Extract provided:
What Modern CI/CD Actually Means

Your pipeline runs on push. It builds a Docker image, runs some tests, pushes the image to a registry, and updates a deployment manifest. On a good day, new code reaches production in 12 minutes. On a bad day, a broken image gets promoted to production because the integration test was flaky and someone added continue-on-error: true six months ago.

That pipeline is not CI/CD. It is an automated build script with a deployment step bolted on. The difference matters at 3am when the payments service is returning 500s and the last deployment touched three services across two repositories.

The Four Properties of a Production Pipeline

A production-grade pipeline has four properties. If any one is missing, the pipeline is a liability during an incident.

Reproducibility. Given the same commit SHA, the pipeline produces the same artifact. Every dependency is pinned. Every base image is digested. The build does not depend on the state of a shared cache, a mutable tag, or a developer’s local environment. When the incident retrospective asks “what changed between the last good deploy and this one,” the answer is a diff, not a shrug.

Observability. Every pipeline run emits structured data: duration per stage, test counts and pass rates, image size, vulnerability scan results, deployment target, promotion decision. When pipeline duration doubles over two weeks, you know which stage caused it before anyone files a ticket.

[Extracted records]
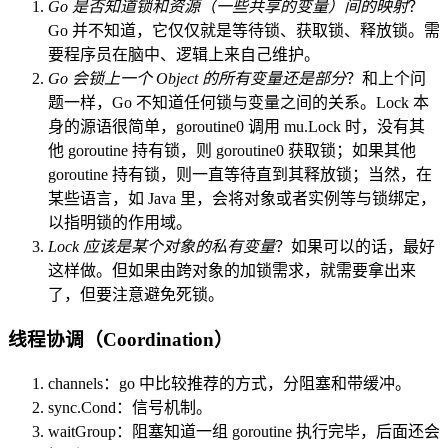
Go 是否知道锁和资源（一些共享的变量）间的映射
？
Go 并不知道，它仅仅就是等待锁、获取锁、释放锁。需
要程序员在脑中、逻辑上来自己维护。
Go 会锁上一个 Object 的所有变量还是部分
？和上个问
题一样，Go 不知道任何锁与变量之间的关系。Lock 本
身的源语很简单，goroutine0 调用 mu.Lock 时，没有其
他 goroutine 持有锁，则 goroutine0 获取锁；如果其他
goroutine 持有锁，则一直等待直到其释放锁；当然，在
某些语言，如 Java 里，会将对象或者实例等与锁绑定，
以指明锁的作用域。
Lock 应该是某个对象的私有变量
？如果可以的话，最好
这样做。但如果由跨对象的加锁需求，就需要拿出来
了，但要注意避免死锁。
线程协调（Coordination）
channels：go 中比较推荐的方式，分阻塞和带缓冲。
sync.Cond：信号机制。
waitGroup：阻塞知道一组 goroutine 执行完毕，后面还会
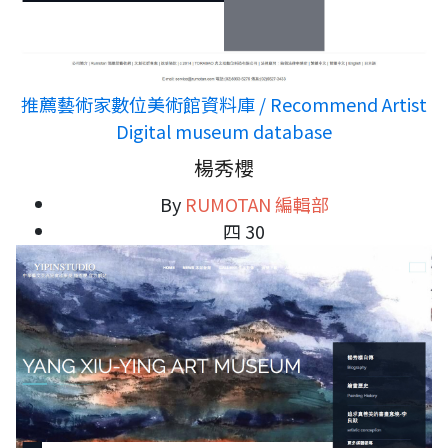
推薦藝術家數位美術館資料庫 / Recommend Artist
Digital museum database
楊秀櫻
By
RUMOTAN 編輯部
四 30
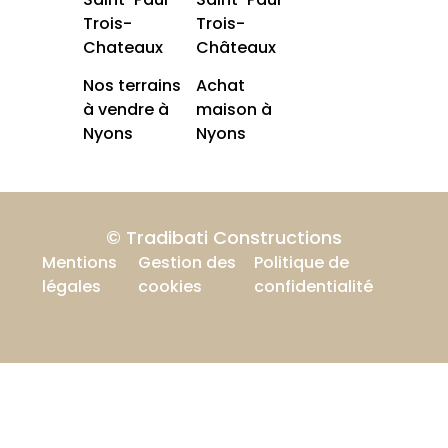
Trois-
Trois-
Chateaux
Châteaux
Nos terrains
Achat
à vendre à
maison à
Nyons
Nyons
© Tradibati Constructions
Mentions
Gestion des
Politique de
légales
cookies
confidentialité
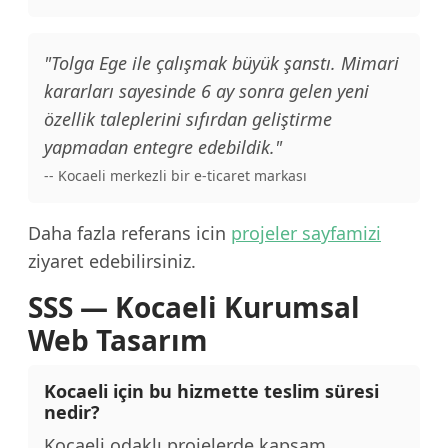
"Tolga Ege ile çalışmak büyük şanstı. Mimari
kararları sayesinde 6 ay sonra gelen yeni
özellik taleplerini sıfırdan geliştirme
yapmadan entegre edebildik."
-- Kocaeli merkezli bir e-ticaret markası
Daha fazla referans icin
projeler sayfamizi
ziyaret edebilirsiniz.
SSS — Kocaeli Kurumsal
Web Tasarım
Kocaeli için bu hizmette teslim süresi
nedir?
Kocaeli odaklı projelerde kapsam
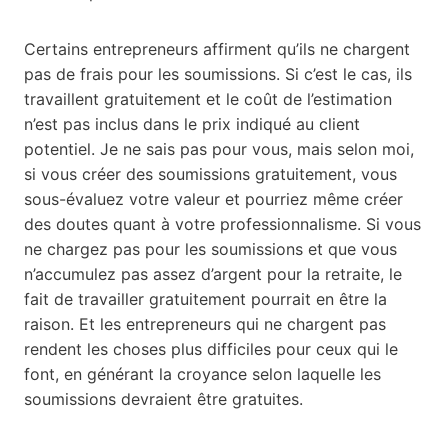
Certains entrepreneurs affirment qu’ils ne chargent
pas de frais pour les soumissions. Si c’est le cas, ils
travaillent gratuitement et le coût de l’estimation
n’est pas inclus dans le prix indiqué au client
potentiel. Je ne sais pas pour vous, mais selon moi,
si vous créer des soumissions gratuitement, vous
sous-évaluez votre valeur et pourriez même créer
des doutes quant à votre professionnalisme. Si vous
ne chargez pas pour les soumissions et que vous
n’accumulez pas assez d’argent pour la retraite, le
fait de travailler gratuitement pourrait en être la
raison. Et les entrepreneurs qui ne chargent pas
rendent les choses plus difficiles pour ceux qui le
font, en générant la croyance selon laquelle les
soumissions devraient être gratuites.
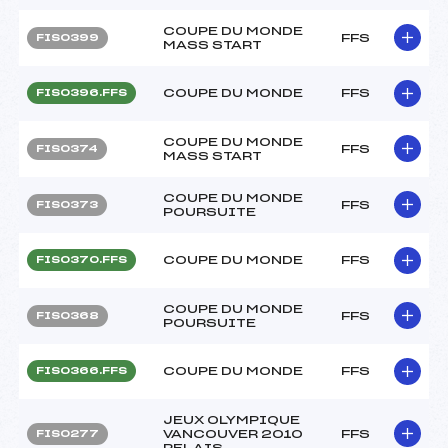
COUPE DU MONDE
FFS
FIS0399
MASS START
COUPE DU MONDE
FFS
FIS0396.FFS
COUPE DU MONDE
FFS
FIS0374
MASS START
COUPE DU MONDE
FFS
FIS0373
POURSUITE
COUPE DU MONDE
FFS
FIS0370.FFS
COUPE DU MONDE
FFS
FIS0368
POURSUITE
COUPE DU MONDE
FFS
FIS0366.FFS
JEUX OLYMPIQUE
VANCOUVER 2010
FFS
FIS0277
RELAIS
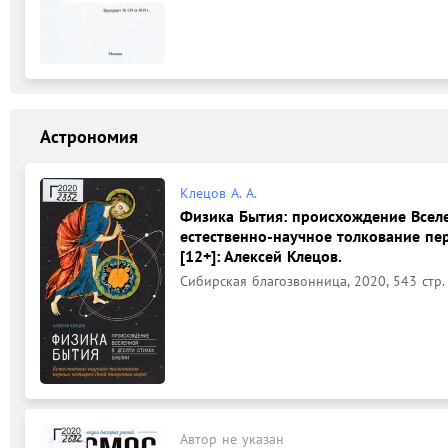
Астрономия
Клецов А. А.
Физика Бытия: происхождение Вселе
естественно-научное толкование пе
[12+]: Алексей Клецов.
Сибирская благозвонница, 2020, 543 стр.
Автор не указан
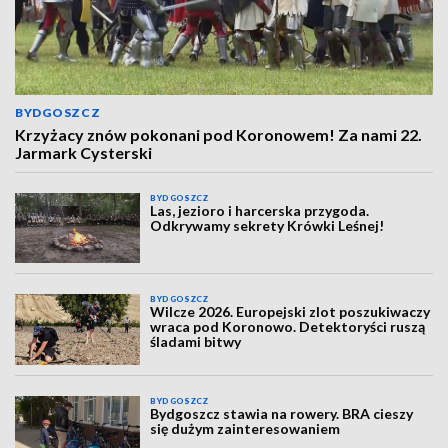
BYDGOSZCZ
Krzyżacy znów pokonani pod Koronowem! Za nami 22.
Jarmark Cysterski
BYDGOSZCZ
Las, jezioro i harcerska przygoda.
Odkrywamy sekrety Krówki Leśnej!
BYDGOSZCZ
Wilcze 2026. Europejski zlot poszukiwaczy
wraca pod Koronowo. Detektoryści ruszą
śladami bitwy
BYDGOSZCZ
Bydgoszcz stawia na rowery. BRA cieszy
się dużym zainteresowaniem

Brief 1:
Based on the CI/CD text, does each of the following statements (a), (b) and (c) agree with it? Answer yes or no for each, and quote the words from the text that decide it.
(a) On a good day, new code reaches production in 12 minutes.
(b) A production-grade pipeline has five properties.
(c) Under reproducibility, the build may depend on a mutable tag.
Brief 2: Quote word for word the part of the CI/CD text that opens with the words containing "Reproducibility. Given the" and closes with "not a shrug.".

Task output 1:
(a) Yes: "On a good day, new code reaches production in 12 minutes."
(b) No: "A production-grade pipeline has four properties."
(c) No: "The build does not depend on the state of a shared cache, a mutable tag, or a developer’s local environment."

Task output 2:
Reproducibility. Given the same commit SHA, the pipeline produces the same artifact. Every dependency is pinned. Every base image is digested. The build does not depend on the state of a shared cache, a mutable tag, or a developer’s local environment. When the incident retrospective asks “what changed between the last good deploy and this one,” the answer is a diff, not a shrug.